# Laundrettes at supermarkets?



## jonasw19 (Jun 11, 2010)

Are there any supermarket chains in Spain or Portugal which have laundrettes?

We were very pleased with SuperU in France.

Thanks 
Jon


----------



## 113016 (Jun 5, 2008)

Yes, I used to have them as a bookmark on my previous pc.
Do a search and you should find them!


----------



## 113016 (Jun 5, 2008)

Actually, I don't think they were part of the supermarket, but most probably a franchise, set up on the supermarket premise


----------



## Mrplodd (Mar 4, 2008)

They appear to be a fairly common facility in France.

Seems like a half decent idea to me, drop the washing into the machine, go and do your shopping in the supermarket, return and collect you (clean) smalls.

I have seen them at a fair few supermarkets but no idea which ones and where I am afraid.

Andy


----------



## Harrers (Dec 21, 2011)

I don't remember seeing many in Spain but I found a very good launderette near to where we were staying so didn't hunt down any at supermarkets.



Grath said:


> Actually, I don't think they were part of the supermarket, but most probably a franchise, set up on the supermarket premise


Yes, I think you may be right about them being franchised as when I stayed near Rouillac in September to November, the local Super U didn't have one but there was a new one in the Netto Car Park. I appreciate that some of you wouldn't shop at Netto but it's not obligatory to shop there to use the laundry!

It was so new I took a picture and I think the branding is similar to those at other supermarkets. Also good price at 1 euro for 15 minutes on the drier when some you only get 10 minutes. I particularly like the fact that they have large capacity machines so you only have to do your laundry once or twice a month and you can pay with your card so don't need loads of change!


----------



## Spacerunner (Mar 18, 2006)

Funny that.
We're on a camperstop near Messines. Once a week a guy comes round selling eggs, honey, booze and so on.
Last he came round and told us, by the way my wife runs a laundry service too'! How good is that!


----------



## peejay (May 10, 2005)

Use them quite often in France, SuperU seem to have the most there.
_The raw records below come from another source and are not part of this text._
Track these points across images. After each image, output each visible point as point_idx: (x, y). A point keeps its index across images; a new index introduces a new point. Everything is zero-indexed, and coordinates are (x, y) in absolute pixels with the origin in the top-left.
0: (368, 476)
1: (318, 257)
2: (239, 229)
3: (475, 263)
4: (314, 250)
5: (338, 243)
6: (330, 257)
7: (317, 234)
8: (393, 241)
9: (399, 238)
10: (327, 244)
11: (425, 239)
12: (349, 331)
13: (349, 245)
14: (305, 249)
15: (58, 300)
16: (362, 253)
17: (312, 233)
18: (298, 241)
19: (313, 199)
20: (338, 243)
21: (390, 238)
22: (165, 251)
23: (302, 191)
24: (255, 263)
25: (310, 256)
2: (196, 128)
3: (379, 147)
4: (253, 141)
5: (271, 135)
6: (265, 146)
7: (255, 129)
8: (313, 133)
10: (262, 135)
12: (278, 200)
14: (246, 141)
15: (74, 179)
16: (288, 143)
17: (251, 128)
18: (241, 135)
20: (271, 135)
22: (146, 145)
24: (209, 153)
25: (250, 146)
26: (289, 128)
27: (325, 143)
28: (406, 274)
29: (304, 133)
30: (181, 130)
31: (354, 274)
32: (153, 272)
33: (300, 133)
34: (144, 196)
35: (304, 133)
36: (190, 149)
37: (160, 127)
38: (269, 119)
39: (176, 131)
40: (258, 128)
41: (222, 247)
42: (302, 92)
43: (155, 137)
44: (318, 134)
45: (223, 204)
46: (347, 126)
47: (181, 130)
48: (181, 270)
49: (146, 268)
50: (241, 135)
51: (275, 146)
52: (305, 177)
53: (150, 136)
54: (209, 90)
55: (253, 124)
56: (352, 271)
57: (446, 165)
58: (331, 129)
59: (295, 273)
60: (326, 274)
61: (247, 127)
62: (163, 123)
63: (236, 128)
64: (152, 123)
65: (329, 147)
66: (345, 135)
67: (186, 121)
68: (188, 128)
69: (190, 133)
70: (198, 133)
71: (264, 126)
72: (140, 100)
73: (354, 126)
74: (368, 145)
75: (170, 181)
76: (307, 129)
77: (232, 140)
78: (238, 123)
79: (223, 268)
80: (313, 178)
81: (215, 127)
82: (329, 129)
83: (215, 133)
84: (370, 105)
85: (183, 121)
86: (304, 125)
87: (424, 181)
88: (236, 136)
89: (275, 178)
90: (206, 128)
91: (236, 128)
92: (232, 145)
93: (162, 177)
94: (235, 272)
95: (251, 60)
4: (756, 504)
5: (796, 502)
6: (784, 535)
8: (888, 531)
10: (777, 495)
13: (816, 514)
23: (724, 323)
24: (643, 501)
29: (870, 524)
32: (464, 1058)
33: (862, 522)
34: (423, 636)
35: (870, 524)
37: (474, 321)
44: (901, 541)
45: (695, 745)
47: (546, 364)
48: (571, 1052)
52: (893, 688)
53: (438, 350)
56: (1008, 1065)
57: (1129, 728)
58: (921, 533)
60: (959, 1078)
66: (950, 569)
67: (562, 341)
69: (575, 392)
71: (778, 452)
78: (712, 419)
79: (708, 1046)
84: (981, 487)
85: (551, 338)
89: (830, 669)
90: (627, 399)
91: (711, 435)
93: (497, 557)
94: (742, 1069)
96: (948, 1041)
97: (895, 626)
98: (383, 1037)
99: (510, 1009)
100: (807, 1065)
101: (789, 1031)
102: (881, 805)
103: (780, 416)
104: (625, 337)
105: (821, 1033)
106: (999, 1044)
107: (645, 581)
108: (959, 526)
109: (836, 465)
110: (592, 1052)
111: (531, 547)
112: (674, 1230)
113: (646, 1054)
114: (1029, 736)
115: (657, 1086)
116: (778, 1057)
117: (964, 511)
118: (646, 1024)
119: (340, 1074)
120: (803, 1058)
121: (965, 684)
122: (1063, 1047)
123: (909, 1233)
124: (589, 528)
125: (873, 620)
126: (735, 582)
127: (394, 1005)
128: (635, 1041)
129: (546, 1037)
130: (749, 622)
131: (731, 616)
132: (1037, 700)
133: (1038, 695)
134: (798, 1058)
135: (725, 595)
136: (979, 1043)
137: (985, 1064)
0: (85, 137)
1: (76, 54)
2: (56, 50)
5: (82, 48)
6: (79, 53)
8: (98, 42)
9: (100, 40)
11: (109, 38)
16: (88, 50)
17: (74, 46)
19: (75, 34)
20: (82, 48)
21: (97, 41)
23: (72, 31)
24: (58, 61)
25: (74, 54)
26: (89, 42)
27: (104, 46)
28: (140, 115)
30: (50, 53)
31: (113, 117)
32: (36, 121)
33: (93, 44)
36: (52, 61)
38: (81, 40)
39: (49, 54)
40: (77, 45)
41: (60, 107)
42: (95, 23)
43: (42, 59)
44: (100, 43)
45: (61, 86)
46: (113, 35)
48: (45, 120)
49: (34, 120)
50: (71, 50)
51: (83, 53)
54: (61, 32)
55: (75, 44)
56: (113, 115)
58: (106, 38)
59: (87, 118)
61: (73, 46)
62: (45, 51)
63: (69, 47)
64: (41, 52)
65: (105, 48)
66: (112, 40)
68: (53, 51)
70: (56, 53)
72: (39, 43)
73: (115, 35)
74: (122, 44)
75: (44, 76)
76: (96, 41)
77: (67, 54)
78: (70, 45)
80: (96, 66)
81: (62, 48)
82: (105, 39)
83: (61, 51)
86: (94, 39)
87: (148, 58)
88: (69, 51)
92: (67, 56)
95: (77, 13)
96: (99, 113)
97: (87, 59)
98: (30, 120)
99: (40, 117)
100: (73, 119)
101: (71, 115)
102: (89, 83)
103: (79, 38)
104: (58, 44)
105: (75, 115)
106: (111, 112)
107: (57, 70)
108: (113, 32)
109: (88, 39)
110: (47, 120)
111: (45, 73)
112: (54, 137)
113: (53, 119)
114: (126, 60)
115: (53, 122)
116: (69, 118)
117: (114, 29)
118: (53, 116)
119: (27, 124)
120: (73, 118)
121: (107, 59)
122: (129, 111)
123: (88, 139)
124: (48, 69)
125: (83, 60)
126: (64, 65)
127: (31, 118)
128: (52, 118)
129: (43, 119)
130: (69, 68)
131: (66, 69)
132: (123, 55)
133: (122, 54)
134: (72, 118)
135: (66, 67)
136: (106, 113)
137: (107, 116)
Not sure about Spain but we've used several in Portugal, all of them were Intermarches. 


Ones I can think of were at Sines, Sagres and Albufeira.


The one at Sagres is brilliant, there's covered parking for motorhomes, a proper motorhome service point, washing machines and fuel. They also do brill takeaway spatchcock chickens in the supermarket. :wink:


Pete


----------



## Wilmannie (Feb 7, 2010)

Repsol fuel stations have launderette in some parts of Spain.
Along the south coast in the Malaga area there are quite a few. 
One of them was kind enough to give us a Repsol map showing which stations had launderettes so you could try asking for one of these.


----------



## chrisnation (Jun 14, 2015)

Wilmannie said:


> Repsol fuel stations have launderette in some parts of Spain.
> Along the south coast in the Malaga area there are quite a few.
> One of them was kind enough to give us a Repsol map showing which stations had launderettes so you could try asking for one of these.


Irritatingly, Repsol's website does not mention these or even, as far as I could find, a map of their service stations in Spain.


----------



## aldra (Jul 2, 2009)

We just use the campsites. 

Sandra


----------



## Garcia (Mar 5, 2010)

There’s a new one in the Intermarche at Altura in the east Algarve
Garcia


----------



## Spacerunner (Mar 18, 2006)

There's also a one at the new(ish) Intermarché in Saõ Bartolomeu de Messines. Café inside does good coffee too.


----------